Miracolo a Sant'Anna - di Spike Lee 2008
Giudizio sintetico: si può perdere
1984, New York, un impiegato delle poste uccide un avventore che gli si è presentato davanti chiedendogli un francobollo. A casa sua viene ritrovata una preziosissima testa di marmo appartenente ad una statua di Firenze e scomparsa nel 1944. La notizia, casualmente, arriva "tra le mani" di un italiano che pare particolarmente interessato al fatto, letteralmente dal cielo.
1944, i soldati della compagnia Buffalo (proprio loro, i Buffalo Soldiers), una compagnia che è una specie di esperimento, essendo formata interamente da afroamericani statunitensi, sono impegnati sul fronte del fiume Serchio, in alta Toscana. Quattro di loro riescono miracolosamente ad oltrepassare il fiume, nonostante il fuoco (incrociato, tra l'altro), e ad incunearsi quindi tra le linee nemiche, quelle tedesche. Testimone del bombardamento di un casolare disabitato ma occupato da un bambino, Angelo, in fuga da Sant'Anna di Stazzema, Sam, "il negro più grosso che abbia mai visto" (dice di lui un superiore bianco), nonostante si porti dietro (in una retina attaccata al cinturone...) una strana testa di marmo, salva Angelo e se lo carica in spalla.
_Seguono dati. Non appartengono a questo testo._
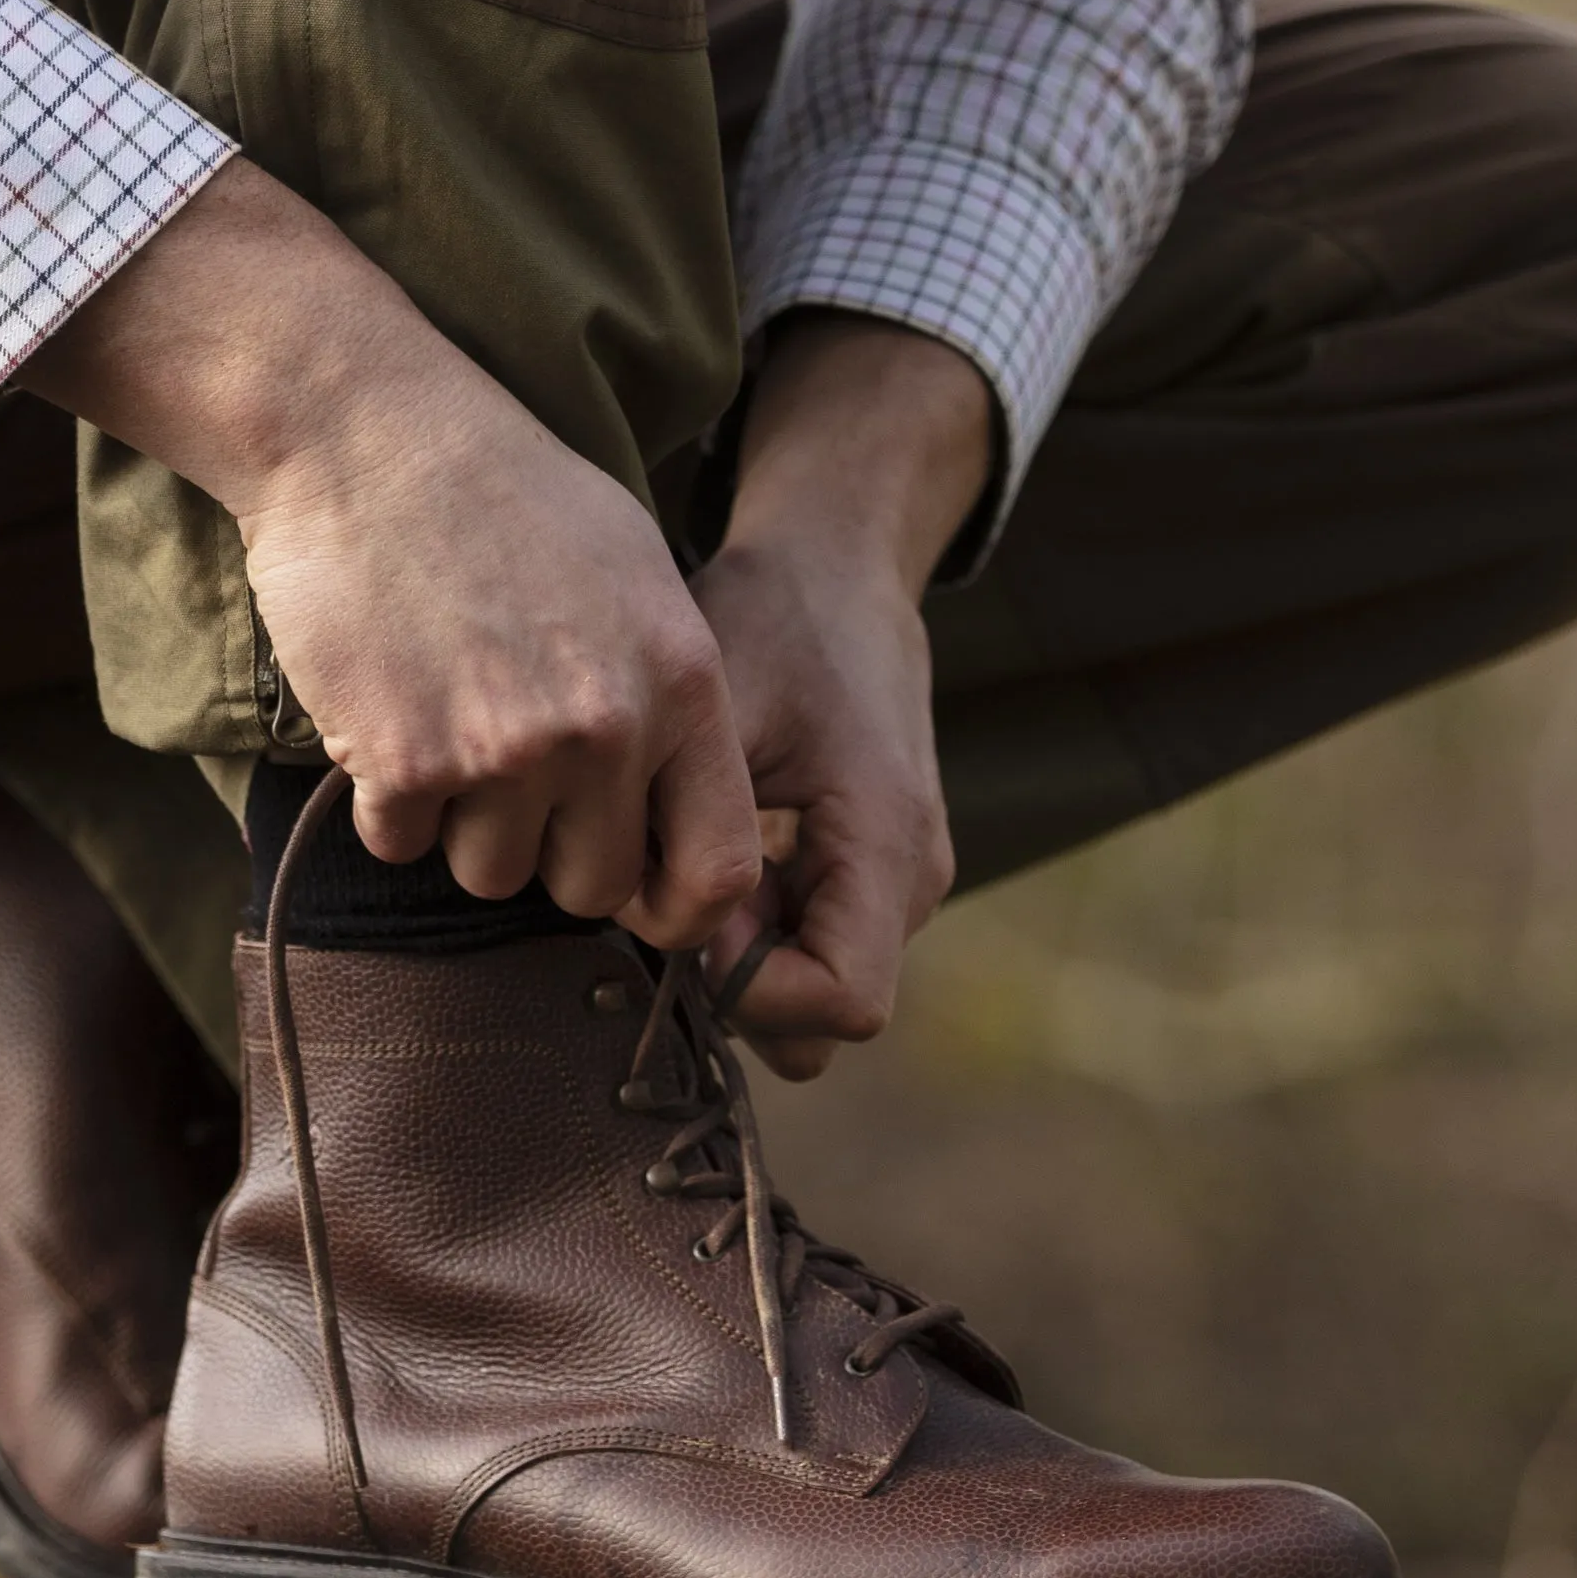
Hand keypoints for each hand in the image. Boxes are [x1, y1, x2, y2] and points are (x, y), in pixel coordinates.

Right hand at [22, 160, 759, 946]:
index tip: (637, 894)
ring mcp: (504, 749)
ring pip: (489, 874)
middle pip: (592, 887)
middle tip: (511, 774)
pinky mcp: (403, 759)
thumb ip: (669, 699)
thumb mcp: (637, 575)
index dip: (678, 907)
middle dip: (551, 852)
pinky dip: (384, 797)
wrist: (368, 431)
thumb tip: (677, 822)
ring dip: (461, 824)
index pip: (720, 867)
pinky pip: (399, 843)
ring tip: (447, 716)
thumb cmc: (507, 493)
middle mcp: (606, 727)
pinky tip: (387, 704)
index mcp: (681, 681)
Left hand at [687, 312, 993, 1079]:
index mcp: (890, 842)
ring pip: (814, 987)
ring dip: (740, 952)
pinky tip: (711, 846)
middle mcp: (913, 879)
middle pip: (825, 1016)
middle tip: (671, 892)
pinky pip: (813, 941)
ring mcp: (900, 878)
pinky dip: (754, 923)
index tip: (684, 912)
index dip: (748, 988)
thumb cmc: (776, 617)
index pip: (843, 1004)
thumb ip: (697, 827)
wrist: (839, 561)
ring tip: (689, 857)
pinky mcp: (874, 867)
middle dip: (736, 983)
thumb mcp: (720, 705)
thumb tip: (664, 932)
Arrivati in un paesino minuscolo lì vicino, i quattro si fanno ospitare in una casa di proprietà di un fedele di Mussolini, Ludovico, con una figlia molto bella amica dei partigiani, Renata, dove le donne si prenderanno cura del piccolo Angelo e i quattro soldati tenteranno di rimettersi in contatto con la loro compagnia. Verranno a contatto sia con i tedeschi che con i partigiani italiani, e scopriranno una terribile verità.
Sgombriamo immediatamente il campo da qualsiasi dubbio: siamo davanti al peggior film del grande Spike Lee. Visto che è venuto a girarlo in Italia, dispiace veramente. E dispiace ancor di più, visto che ha scelto come soggetto il romanzo di James McBride omonimo che romanza un episodio di guerra che gira intorno all'eccidio di Sant'Anna di Stazzema, fatto che ha sollevato non poche polemiche, soprattutto qui in Toscana.
I perchè sono molti. Diverse incongruenze piuttosto grossolane (non ve le descrivo, ma leggetevi questa recensione perchè non credo si possa fare meglio), una sceneggiatura che ha soprattutto nei vari espedienti narrativi alcuni punti terribilmente deboli (come accennavo prima, come la notizia del ritrovamento della testa arriva tra le braccia dell'interessato, oppure la conclusione, che definirei ridicola senza mezze misure), il fatto stesso che l'eccidio sia stato usato come pretesto per fare un film sulle possibilità di riscatto degli afroamericani attraverso l'arruolamento e il combattimento tra le file dell'esercito americano; non finisce qui: il tema della contrapposizione bianchi/neri, altrove e con altri film trattato splendidamente da Lee, qua risulta annacquato e tirato via, per niente convincente, e neanche la battuta che il regista mette in bocca a uno dei quattro protagonisti, sul fatto che in Italia nessuno lo faccia sentire diverso, serve a rendere tutto migliore. Un capitolo a parte merita come il regista dipinge gli italiani: delle macchiette, niente di più, niente di meno. Fa una certa tristezza vedere validissmi attori italiani, Favino, Cervi, Lo Cascio, Antonutti, solo per citarne alcuni più in vista, rendersi ridicoli solo per lavorare con un regista di fama internazionale. E il piccolo protagonista Angelo? Dovrebbe essere una specie di fulcro spirituale della storia, ma quello che ne esce è una specie di parodia del Pinocchio di Comencini.
La regia non è scoppiettante come al solito: alcune finezze (il dialogo tra Sam e Angelo sui colpetti ripreso, se non ricordo male, da tre macchine), altri virtuosismi scontati (le preghiere incrociate) che non aggiungono niente, il resto è ordinario. La fotografia lascia molto a desiderare, orrenda soprattutto quella nelle scene nei boschi. Sembra di vedere una brutta fiction televisiva italiana, sempre che ne esistano di belle. Non voglio credere che dipenda dai colori della nostra terra.
La cosa peggiore? Mancano le emozioni. Naturalmente, se si eccettua la brevissima scena dove si mostra l'esecuzione dell'eccidio, anche se, credo, una cosa del genere farebbe emozionare anche in un documentario del National Geographic.
Un brutto passo falso per Spike Lee.